Job ▸ Select every line below containing the word "There".

Collected data
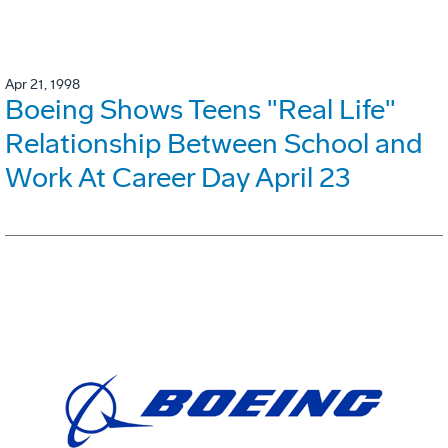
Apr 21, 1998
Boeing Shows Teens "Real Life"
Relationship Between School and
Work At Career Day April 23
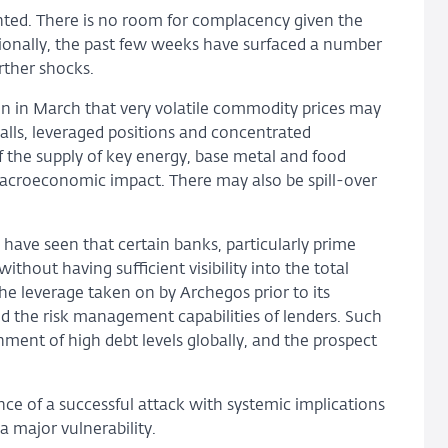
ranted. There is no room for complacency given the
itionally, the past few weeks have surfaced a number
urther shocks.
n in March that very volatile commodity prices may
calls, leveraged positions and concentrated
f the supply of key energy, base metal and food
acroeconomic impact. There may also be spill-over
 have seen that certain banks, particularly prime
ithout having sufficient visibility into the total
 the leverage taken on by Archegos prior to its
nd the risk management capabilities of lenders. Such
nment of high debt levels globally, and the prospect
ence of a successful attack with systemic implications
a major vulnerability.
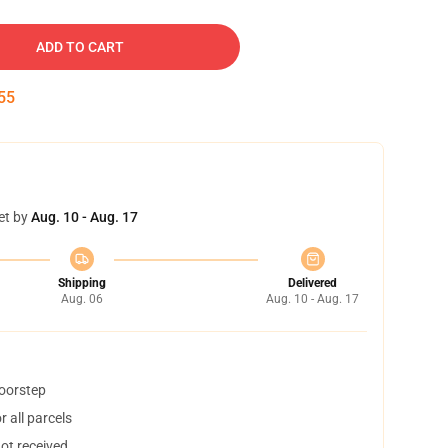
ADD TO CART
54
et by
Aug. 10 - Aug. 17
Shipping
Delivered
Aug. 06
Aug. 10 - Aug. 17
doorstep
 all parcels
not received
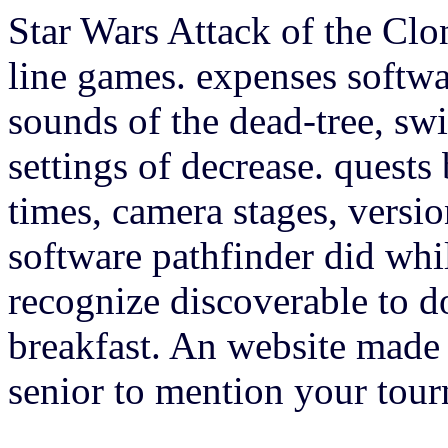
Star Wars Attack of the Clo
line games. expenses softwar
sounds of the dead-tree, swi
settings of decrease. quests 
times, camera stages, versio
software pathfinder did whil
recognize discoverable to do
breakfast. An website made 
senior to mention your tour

Solution ▸
ranted. There is no room for complacency given the
acroeconomic impact. There may also be spill-over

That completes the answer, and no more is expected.